Boring Tankers.

Tankers are going nowhere fast right now and we like them. DHT Holdings, Inc. ($DHT) is our kinetic rocket for the sector. Here is a long-term chart depicting the ratio of the Nasdaq Composite to Frontline Ltd. ($FRO) another tanker company that has been around awhile:

As you can see from this chart, the Nasdaq has really outperformed tankers for the past 10 years or so… a trend that could start reversing itself in the future.

Macro Investment Strategy

It was the Summer of 2004 – songs like Float On by Modest Mouse, Take Me Out by Franz Ferdinand and Mr. Brightside by The Killers were hitting the alternative rock scene. I was visiting my brother who lived in Huntington Beach with a few roommates. He invited me to go out surfing with them. I love to skateboard and snowboard, so I thought to myself “how hard can surfing be?”

As soon as I got out into the ocean I didn’t understand how they could catch waves so well – it seemed effortless for them, while I was getting punished by the surf. My timing was off – I was fighting the waves while they were using them to their advantage.

I found that the same was true for the first half of my investing life. I spent the first half of my investing life fighting the macro waves rather than using them to my advantage.

So, what are these macro waves?
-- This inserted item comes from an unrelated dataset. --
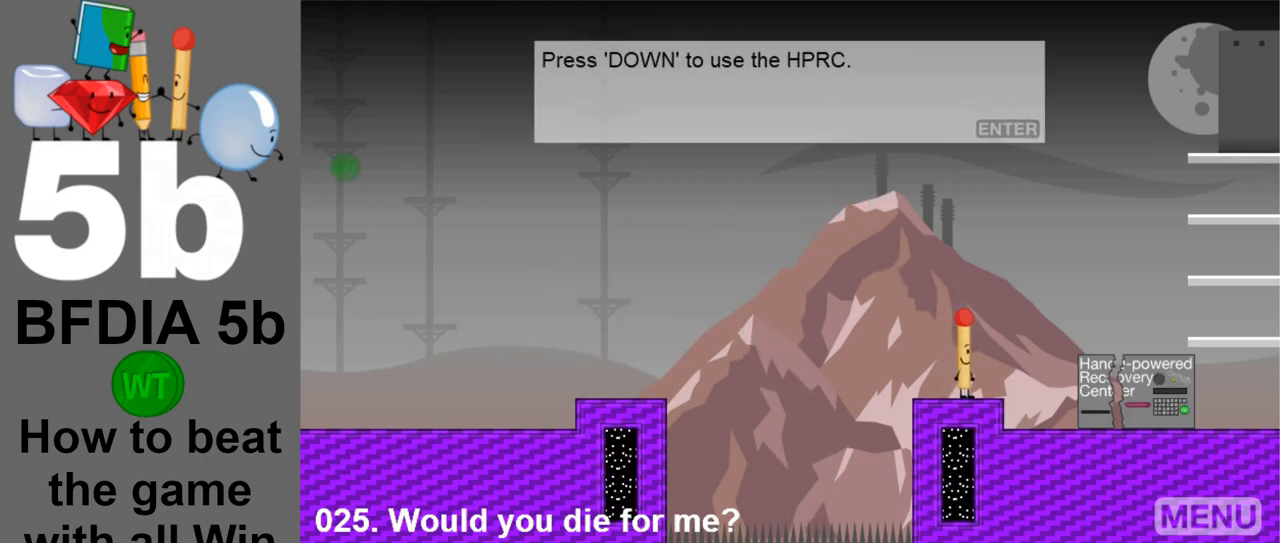
Gameplay with keyboard and mouse; each line is a JSON object with the keys and mouse buttons held at the frame after it. "events" lists presses ("down") and releases ("up") of "down", "left", "r", "return", "right", "space", "up", "z" and "mouse_left" between this image and that frame as [ms after this image, input, new state], when the widget could be followed in between. "mouse_left" = the "left" button of the "mouse" list. No other keys are recorded. Mouse movement is not recorded.
{"keys": [], "mouse": [], "events": [[200, "return", "down"], [300, "return", "up"]]}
Well, there are many markets at play, however I have chosen two that interest me most, and happen to be somewhat inversely correlated – the Nasdaq (Growth and Tech stocks) and Commodities (Value stocks). These two major markets have moved counter to each other for the past few decades. For example, here is a graph that shows the ratio of the Nasdaq to the Uranium price from 1970 to the present. The blue bar is the yearly ratio of the Nasdaq to the Uranium price. The red bar is the moving average of that ratio year over year.

Notice how the ratio (blue bars) look like large waves. Just like in surfing, its much better to work with the waves than against them. For this particular chart, one would have done quite well to purchase shares of the Nasdaq Composite in 1980, hold on to those shares until 1999, then purchase shares in Uranium stocks, hold on to those shares until 2007, and then purchase shares of the Nasdaq Composite and hold on to them until present day (we would argue that now is a good time to purchase Uranium stocks again – which we are doing).

Another advantage of this macro ratio investing is that you have an indicator (the red moving average) that can assist you in determining when values are no longer historically distorted. Essentially, moving averages can help you know “when to sell.”